A defesa de dois arguidos no processo principal da queda do BES/GES, ocorrida em 2014, sustentou esta sexta-feira, no quarto dia do debate instrutório do caso, que não compete à Justiça apreciar se determinadas práticas que existiam na instituição eram ou não corretas, mas sim se constituíram ou não crime.
“Perder dinheiro num determinado negócio não é cometer um crime”, afirmou Rogério Alves, alegando que sob suspeita estão atos “correntes” da gestão do banco que só poderão ser entendidos como crime se forem enquadrados, como o Ministério Público faz, no contexto da atuação de uma associação criminosa, criada para o efeito. O advogado representa António Soares, ex-membro do Conselho de Administração da seguradora BES Vida e acusado de 17 crimes, incluindo associação criminosa e corrupção passiva no setor privado.
O mandatário acrescentou que não competia ao seu cliente “pôr em causa o que é feito por colegas ou ordenado por superiores”. Até porque, frisou, o negócio em causa – relacionado com um esquema fraudulento de emissão e venda de instrumentos financeiros por parte de outra entidade do GES – “tinha a sua lógica”.
“Prémios” e não “luvas”
Rogério Alves desvalorizou ainda os pagamentos extra-salário recebidos por António Soares e outros 11 ex-elementos do BES/GES, que o Ministério Público entendem ter sido “luvas” pagas pelo ex-banqueiro Ricardo Salgado aos seus próprios funcionários a partir da Espírito Santo Enterprises, conhecida como o “saco azul” do GES. Os arguidos contrapõem que foram apenas “prémios” laborais.
“Era um grupo relativamente misturado, o patrão decidiu gratificar alguns empregados a partir do recursos a outras atividades. É um crime? O que é que se procura dissimular? Havia pessoas que recebiam em dinheiro, outras que recebiam em contas em Portugal, outras mais, outras menos”, salientou o causídico.
A advogada de Cláudia Faria – ex-diretora-adjunta do Departamento Financeiro de Mercados e Estudo do BES e acusada de seis crimes, incluindo associação criminosa e corrupção passiva no setor privado – insistiu igualmente que as transferências foram uma “manifestação do reconhecimento” do “bom desempenho das suas funções” pelos profissionais.
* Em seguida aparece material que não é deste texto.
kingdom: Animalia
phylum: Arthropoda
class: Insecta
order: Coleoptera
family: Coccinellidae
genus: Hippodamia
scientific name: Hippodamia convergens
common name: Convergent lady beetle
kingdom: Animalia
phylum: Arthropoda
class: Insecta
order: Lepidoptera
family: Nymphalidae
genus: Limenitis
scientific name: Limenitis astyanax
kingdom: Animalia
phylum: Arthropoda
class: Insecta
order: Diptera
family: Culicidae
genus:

“Não nos cabe a nós dizer se achamos bem ou mal ou se estavam a violar deveres laborais. O que está em discussão é se devemos dar por preenchidos os elementos […] do crime [de corrupção passiva para o setor privado]”, realçou Clotilde Almeida, considerando que não estão.
“Prática generalizada”
“A receção de prémios era uma prática generalizada na banca”, corroborou o advogado de Isabel Almeida, ex-assessora do Conselho de Administração do BES e acusada de 21 crimes, desafiando uma empresa que, à época, não tivesse “um saco azul” para pagar prémios a ser a “primeira a atirar uma pedra”.
“Era uma obrigatoriedade, e naturalmente o BES não fugia à razão: tinha um recetáculo que servia para fazer este tipo de pagamentos”, justificou Miguel Dias Neves.
Os advogados criticaram ainda o facto de o Ministério Público não ter acusado todos os elementos do BES/GES que receberam os “prémios”. Na terça-feira, primeiro dia do debate instrutório, a procuradora Olga Barata tinha explicado que “os pagamentos não serviram acriticamente para imputação de responsabilidade criminal”, uma vez que “não surgiram de forma isolada” na investigação.
“Tais prémios nada tinham de normal e eram pagos para compra de personalidades, de lealdades de outras natureza, e para pagamento efetivo de violação dos deveres profissionais”, insistira então a magistrada.
Vinte e cinco arguidos
O processo conta atualmente com 25 arguidos, entre os quais Ricardo Salgado, de 78 anos, acusado de 65 crimes. O Ministério Público alega que a maioria dos acusados terá transformado o BES/GES, em seu benefício pessoal, num castelo de cartas sustentado por operações fraudulentas e subornos, causando prejuízos de 11,8 mil milhões de euros à instituição. Os atos remontam pelo menos a 2009 e são negados pelos arguidos.
O debate instrutório prossegue. estando agendadas sessões até 12 de maio de 2023. Só depois o juiz Pedro Correia, do Tribunal Central de Instrução Criminal, comunicará, numa data a agendar, a decisão de mandar, ou não, os arguidos em julgamento e em que termos. O processo nasceu no verão de 2014 e a acusação foi proferida seis anos mais tarde.